Газета "Своими Именами" №20 от 17.05.2011 | страница 14
В течение нескольких недель центральные улицы нашего города были в переизбытке заполнены плакатами с улыбающимся белоснежной голливудской улыбкой лицом. Владимир Владимирович Познер приглашал петербуржцев на свой творческий вечер.
В назначенный день большой зал филармонии был переполнен. Петербургская интеллигенция пришла послушать своего кумира, главного телемудреца страны. От-мечу и немалое количество молодых модно одетых барышень, пришедших по одиночке и маленькими группками. И вот явился кумир, явился в сопровождении пяти-шести охранников в строгих темных костюмах, блокировавших все подходы к сцене. Познер был модно одет, гладко выбрит и подтянут.
Мои читатели знают, что сейчас я начну критиковать Владимира Владимировича. Но сначала отмечу одно бесспорное достоинство телеведущего. Гладкая и внятная речь, хороший русский язык и завидное чувство юмора. Парижский лоск, американская деловитость, напористость советского журналиста иновещания.
Правда, в первые минуты встречи, этак где-то в полвосьмого, Владимир Владимирович сообщил, что у него скоро самолет и ровно в девять он откланяется. Публика заметно приуныла, то ли посчитала! что сотня долларов за билет слишком большая цена за полуторачасовой разговор в тысячной аудитории, то ли сочла расставание с кумиром слишком уж скорым.

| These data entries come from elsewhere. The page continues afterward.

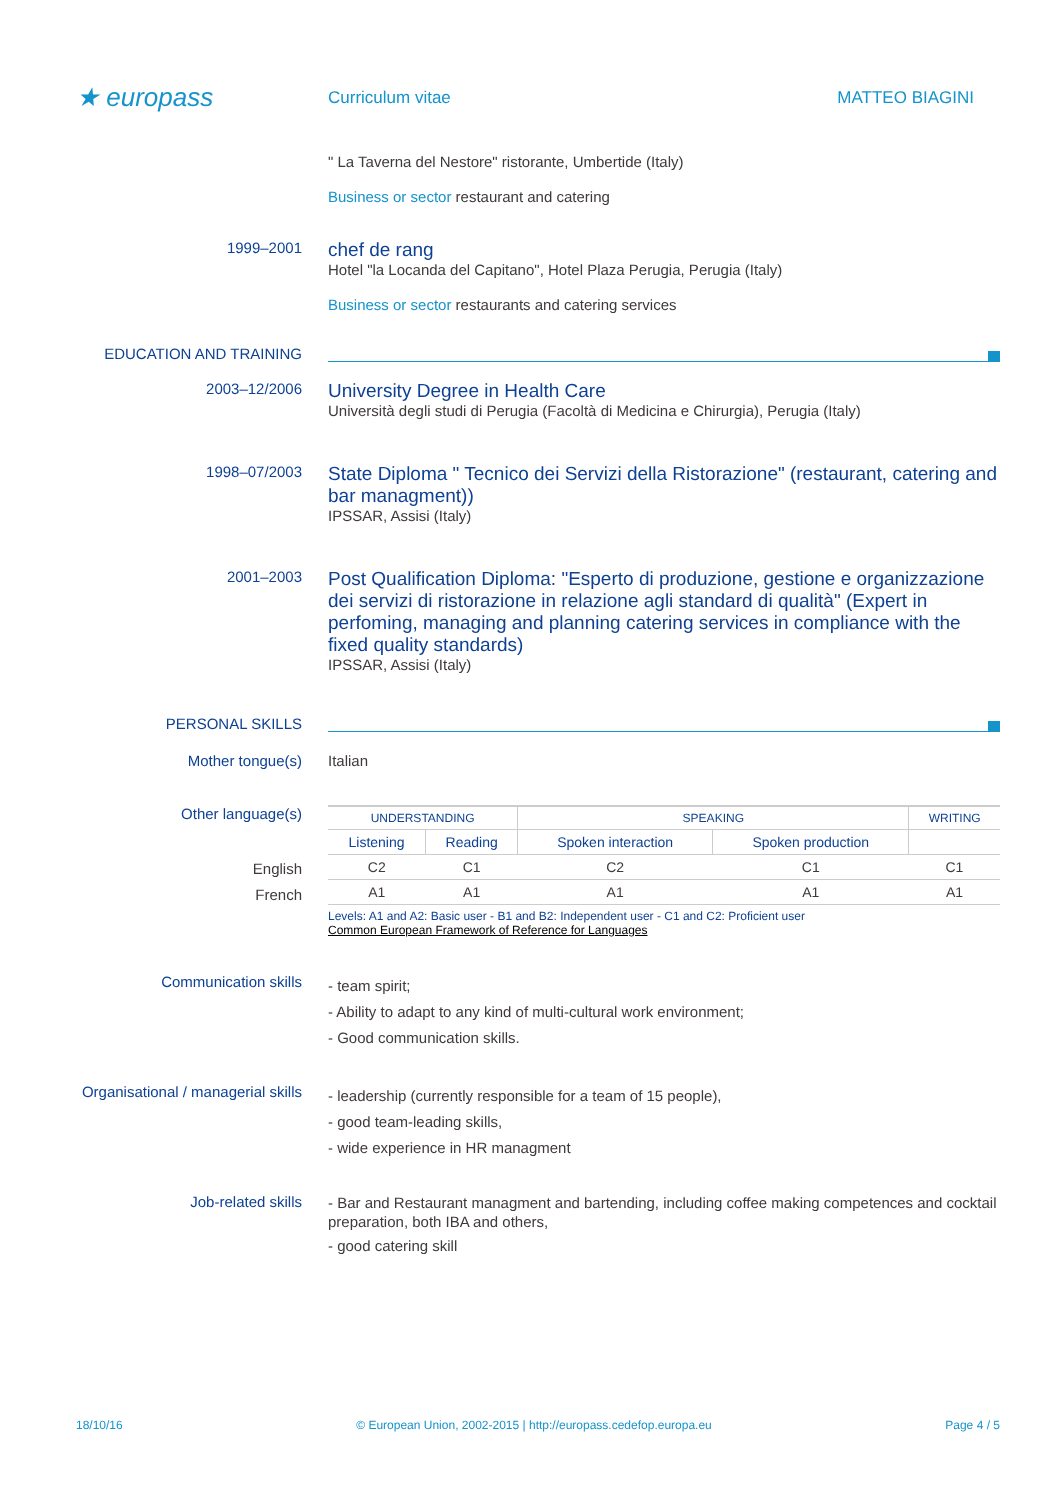★ europass
Curriculum vitae MATTEO BIAGINI
" La Taverna del Nestore" ristorante, Umbertide (Italy)
Business or sector restaurant and catering
1999–2001
chef de rang
Hotel "la Locanda del Capitano", Hotel Plaza Perugia, Perugia (Italy)
Business or sector restaurants and catering services
EDUCATION AND TRAINING
2003–12/2006
University Degree in Health Care
Università degli studi di Perugia (Facoltà di Medicina e Chirurgia), Perugia (Italy)
1998–07/2003
State Diploma " Tecnico dei Servizi della Ristorazione" (restaurant, catering and bar managment))
IPSSAR, Assisi (Italy)
2001–2003
Post Qualification Diploma: "Esperto di produzione, gestione e organizzazione dei servizi di ristorazione in relazione agli standard di qualità" (Expert in perfoming, managing and planning catering services in compliance with the fixed quality standards)
IPSSAR, Assisi (Italy)
PERSONAL SKILLS
Mother tongue(s) Italian
Other language(s)
English
French
| UNDERSTANDING | | SPEAKING | | WRITING |
| --- | --- | --- | --- | --- |
| Listening | Reading | Spoken interaction | Spoken production | |
| C2 | C1 | C2 | C1 | C1 |
| A1 | A1 | A1 | A1 | A1 |
Levels: A1 and A2: Basic user - B1 and B2: Independent user - C1 and C2: Proficient user
Common European Framework of Reference for Languages
Communication skills
- team spirit;
- Ability to adapt to any kind of multi-cultural work environment;
- Good communication skills.
Organisational / managerial skills
- leadership (currently responsible for a team of 15 people),
- good team-leading skills,
- wide experience in HR managment
Job-related skills
- Bar and Restaurant managment and bartending, including coffee making competences and cocktail preparation, both IBA and others,
- good catering skill
18/10/16 © European Union, 2002-2015 | http://europass.cedefop.europa.eu Page 4 / 5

Дальше разговор полился рекой. Мне хотелось слушать и о приключениях Владимира Познера-старшего, не понятого в мо-лодой Советской России, Франции и США, вынужденного после четверти века эмиграции вернуться в позднесталинский СССР, и о вечно болевшем морщинистом Самуиле Маршаке, до обидного мало платившем своему литературному секретарю. И о Шимоне Пересе, пророчески объяснившем при случайной встрече Владимиру Владимировичу, что человек, не чувствующий себя в полной мере ни американцем, ни французом, ни русским, скорее всего является евреем. И о вековечном рабстве нашего народа, не могущем и не желающем от него избавиться.

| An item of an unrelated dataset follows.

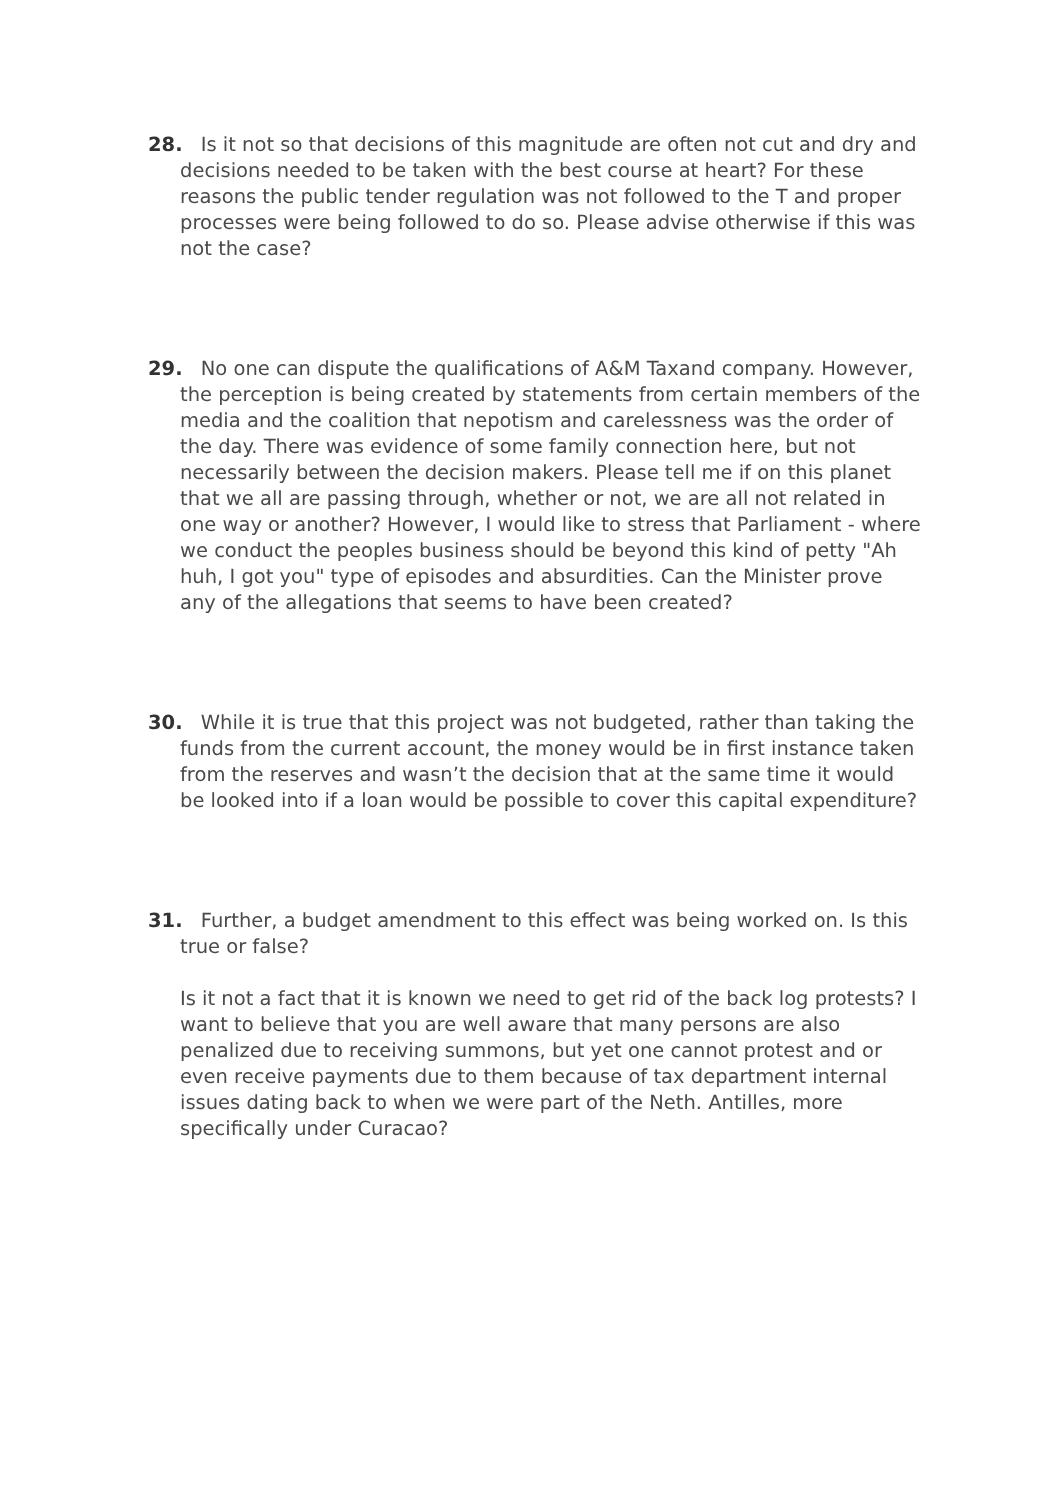28. Is it not so that decisions of this magnitude are often not cut and dry and decisions needed to be taken with the best course at heart? For these reasons the public tender regulation was not followed to the T and proper processes were being followed to do so. Please advise otherwise if this was not the case?
29. No one can dispute the qualifications of A&M Taxand company. However, the perception is being created by statements from certain members of the media and the coalition that nepotism and carelessness was the order of the day. There was evidence of some family connection here, but not necessarily between the decision makers. Please tell me if on this planet that we all are passing through, whether or not, we are all not related in one way or another? However, I would like to stress that Parliament - where we conduct the peoples business should be beyond this kind of petty "Ah huh, I got you" type of episodes and absurdities. Can the Minister prove any of the allegations that seems to have been created?
30. While it is true that this project was not budgeted, rather than taking the funds from the current account, the money would be in first instance taken from the reserves and wasn’t the decision that at the same time it would be looked into if a loan would be possible to cover this capital expenditure?
31. Further, a budget amendment to this effect was being worked on. Is this true or false?
Is it not a fact that it is known we need to get rid of the back log protests? I want to believe that you are well aware that many persons are also penalized due to receiving summons, but yet one cannot protest and or even receive payments due to them because of tax department internal issues dating back to when we were part of the Neth. Antilles, more specifically under Curacao?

Одна беда. То, что я готов слушать часами, не готова была слушать питерская аудитория. Из зала посыпались вопросы об отсутствии свободы слова, о существующей де-факто цензуре в СМИ, о беспомощности и преступном бездействии политической элиты. И тут случилось чудо. Наша совесть телеэфира начала сглаживать острые углы. Владимир Владимирович сообщил, что нельзя требовать от журналистов быть борцами, ведь у них есть семьи. И чтобы уж вконец убедить аудиторию, что он-де делает все для свободы и демократии, сообщил, что однажды указал своему тезке, что он, дескать, «заблуждается».